DATASET RECORDS ▸
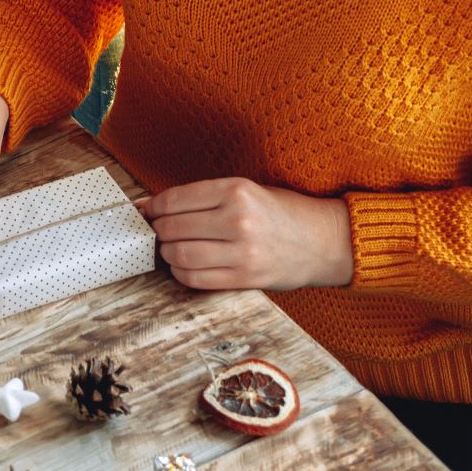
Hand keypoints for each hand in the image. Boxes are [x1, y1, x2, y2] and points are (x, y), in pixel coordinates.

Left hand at [142, 177, 352, 290]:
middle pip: (173, 229)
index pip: (174, 200)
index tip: (147, 212)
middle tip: (160, 231)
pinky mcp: (246, 279)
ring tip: (172, 248)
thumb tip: (147, 205)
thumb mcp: (244, 191)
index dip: (153, 208)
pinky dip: (181, 273)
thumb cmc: (278, 212)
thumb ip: (199, 198)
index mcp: (236, 191)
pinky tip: (186, 266)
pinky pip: (196, 279)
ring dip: (167, 254)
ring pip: (180, 256)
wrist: (324, 241)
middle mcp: (239, 220)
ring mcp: (243, 252)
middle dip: (158, 231)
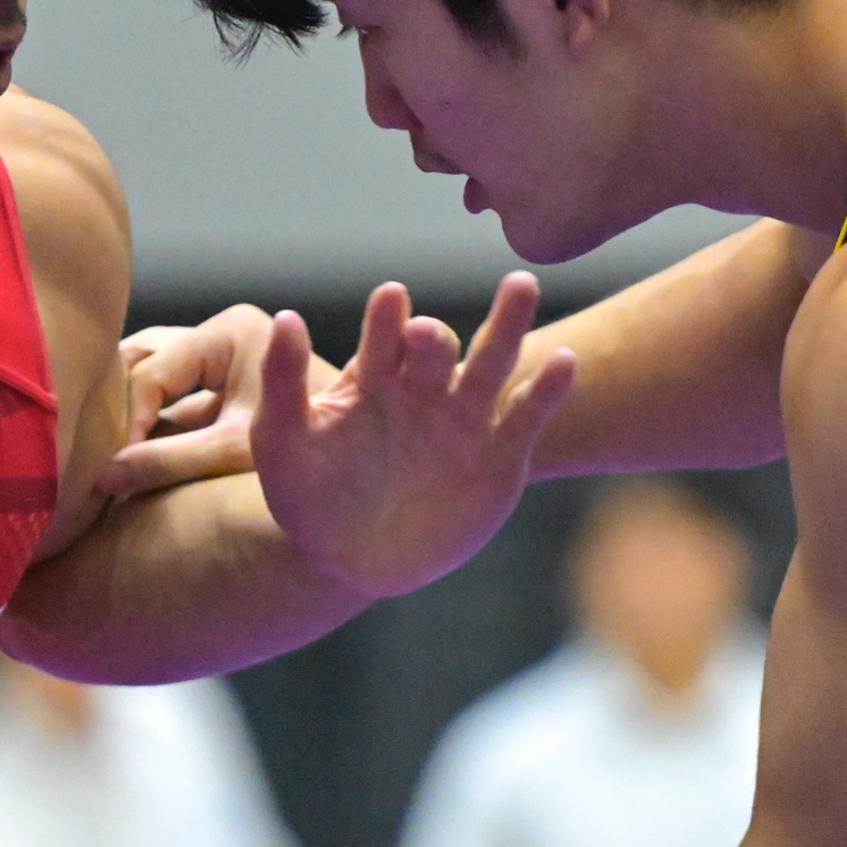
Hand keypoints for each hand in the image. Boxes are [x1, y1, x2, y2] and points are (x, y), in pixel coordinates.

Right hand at [105, 308, 341, 496]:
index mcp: (231, 332)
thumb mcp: (232, 453)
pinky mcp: (220, 387)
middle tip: (85, 451)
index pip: (154, 375)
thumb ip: (170, 461)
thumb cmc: (310, 453)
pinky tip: (123, 459)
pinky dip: (146, 422)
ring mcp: (219, 359)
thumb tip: (103, 478)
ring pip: (151, 374)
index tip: (111, 468)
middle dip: (114, 404)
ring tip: (96, 454)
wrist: (363, 474)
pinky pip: (168, 397)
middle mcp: (222, 336)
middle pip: (144, 361)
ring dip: (127, 411)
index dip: (127, 421)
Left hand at [256, 274, 574, 599]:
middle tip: (429, 332)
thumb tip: (285, 317)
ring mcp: (464, 420)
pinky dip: (546, 390)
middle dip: (437, 335)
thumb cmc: (307, 497)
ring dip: (508, 324)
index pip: (383, 340)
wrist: (350, 561)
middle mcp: (423, 390)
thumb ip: (283, 383)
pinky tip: (564, 361)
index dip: (386, 320)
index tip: (389, 298)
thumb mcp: (282, 443)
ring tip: (520, 285)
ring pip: (492, 364)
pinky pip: (526, 417)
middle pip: (439, 347)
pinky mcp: (500, 456)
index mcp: (373, 380)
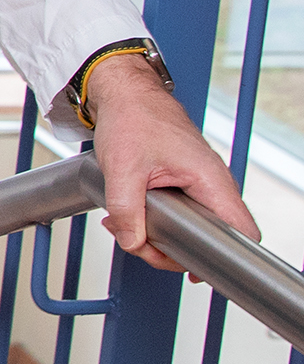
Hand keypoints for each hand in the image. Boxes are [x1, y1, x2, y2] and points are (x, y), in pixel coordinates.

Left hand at [84, 54, 257, 274]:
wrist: (124, 94)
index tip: (197, 269)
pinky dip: (151, 221)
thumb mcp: (122, 169)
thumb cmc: (132, 118)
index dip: (227, 257)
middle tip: (136, 241)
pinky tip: (128, 217)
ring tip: (122, 225)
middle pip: (209, 239)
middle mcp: (212, 185)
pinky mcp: (182, 185)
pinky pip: (177, 215)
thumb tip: (134, 242)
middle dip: (169, 249)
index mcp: (211, 180)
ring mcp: (198, 186)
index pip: (242, 231)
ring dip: (154, 235)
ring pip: (189, 229)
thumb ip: (127, 211)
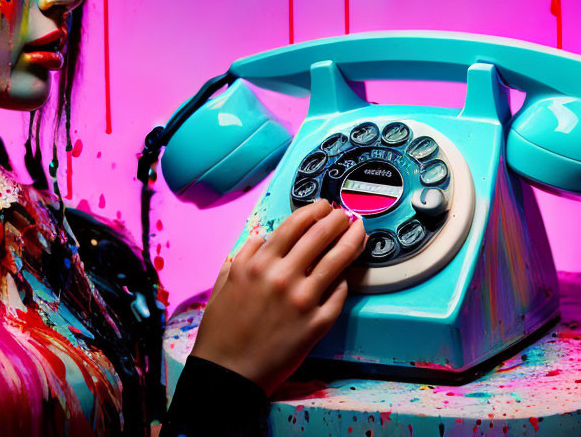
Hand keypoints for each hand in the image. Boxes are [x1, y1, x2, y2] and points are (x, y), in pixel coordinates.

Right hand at [190, 199, 366, 395]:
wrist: (228, 373)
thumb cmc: (222, 332)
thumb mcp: (222, 284)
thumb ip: (243, 257)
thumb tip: (261, 238)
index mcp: (257, 264)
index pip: (294, 225)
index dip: (313, 211)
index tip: (323, 206)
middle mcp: (282, 276)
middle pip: (320, 235)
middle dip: (337, 219)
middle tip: (345, 215)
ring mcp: (302, 300)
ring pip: (338, 259)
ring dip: (352, 240)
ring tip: (359, 232)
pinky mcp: (317, 323)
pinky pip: (339, 293)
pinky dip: (343, 280)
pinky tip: (345, 275)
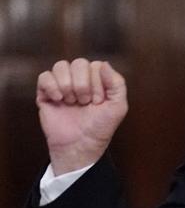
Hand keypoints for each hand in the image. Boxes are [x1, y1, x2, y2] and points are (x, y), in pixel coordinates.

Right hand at [36, 58, 127, 174]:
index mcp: (97, 81)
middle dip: (83, 85)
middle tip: (85, 103)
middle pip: (78, 63)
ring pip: (61, 66)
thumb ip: (117, 84)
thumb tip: (104, 63)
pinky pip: (44, 76)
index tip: (98, 102)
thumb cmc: (100, 127)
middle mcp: (79, 80)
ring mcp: (61, 85)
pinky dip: (52, 87)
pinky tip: (59, 100)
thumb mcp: (118, 107)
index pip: (95, 66)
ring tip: (72, 102)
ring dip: (68, 85)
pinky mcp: (45, 93)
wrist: (80, 145)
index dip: (98, 84)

TASK TO COMPLETE ▸
Copy out each line of the material that holds the word "Left".

FINISHED EXERCISE ▸
Left hand at [142, 177, 352, 290]:
Left hand at [256, 274, 574, 599]:
Left hand at [84, 54, 257, 274]:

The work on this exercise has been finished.